On the algorithmic complexity of adjacent vertex closed distinguishing colorings number of graphs

Abstract

An assignment of numbers to the vertices of graph G is closed distinguishing if for any two adjacent vertices v and u the sum of labels of the vertices in the closed neighborhood of the vertex v differs from the sum of labels of the vertices in the closed neighborhood of the vertex u unless they have the same closed neighborhood (i.e. N[u]=N[v]). The closed distinguishing number of a graph G, denoted by dis[G], is the smallest integer k such that there is a closed distinguishing labeling for G using integers from the set {1,2,…,k}. Also, for each vertex v∈V(G), let L(v) denote a list of natural numbers available at v.
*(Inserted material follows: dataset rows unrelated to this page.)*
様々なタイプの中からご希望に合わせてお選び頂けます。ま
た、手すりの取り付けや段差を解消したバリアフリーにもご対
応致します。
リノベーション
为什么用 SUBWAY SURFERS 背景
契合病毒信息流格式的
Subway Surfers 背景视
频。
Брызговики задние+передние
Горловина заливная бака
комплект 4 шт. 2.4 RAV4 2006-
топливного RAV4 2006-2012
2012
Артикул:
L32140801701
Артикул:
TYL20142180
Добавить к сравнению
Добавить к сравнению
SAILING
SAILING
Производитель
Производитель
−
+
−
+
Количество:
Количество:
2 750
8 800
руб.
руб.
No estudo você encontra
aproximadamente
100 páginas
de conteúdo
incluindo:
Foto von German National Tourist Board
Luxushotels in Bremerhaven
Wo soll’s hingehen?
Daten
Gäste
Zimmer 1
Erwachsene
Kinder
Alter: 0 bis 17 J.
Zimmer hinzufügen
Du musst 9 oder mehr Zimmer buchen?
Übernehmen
A list closed distinguishing labeling is a closed distinguishing labeling f such that f(v)∈L(v) for each v∈V(G). A graph G is said to be closed distinguishing k-choosable if every k-list assignment of natural numbers to the vertices of G permits a list closed distinguishing labeling of G. The closed distinguishing choice number of G, disℓ[G], is the minimum natural number k such that G is closed distinguishing k-choosable. In this work we show that for each integer t there is a bipartite graph G such that dis[G]>t. This is an answer to a question raised by Axenovich et al. in (Axenovich et al., 2016) that how ”dis” function depends on the chromatic number of a graph. It was shown that for every graph G with Δ≥2, dis[G]≤disℓ[G]≤Δ2−Δ+1 and also there are infinitely many values of Δ for which G might be chosen so that dis[G]=Δ2−Δ+1 (Axenovich et al., 2016). In this work, we prove that the difference between dis[G] and disℓ[G] can be arbitrary large and show that for every positive integer t there is a graph G such that disℓ[G]−dis[G]≥t. Also, we improve the current upper bound and give some number of upper bounds for the closed distinguishing choice number by using the Combinatorial Nullstellensatz. Among other results, we show that it is NP-complete to decide for a given planar subcubic graph G, whether dis[G]=2. Also, we prove that for every k≥3, it is NP-complete to decide whether dis[G]=k for a given graph G.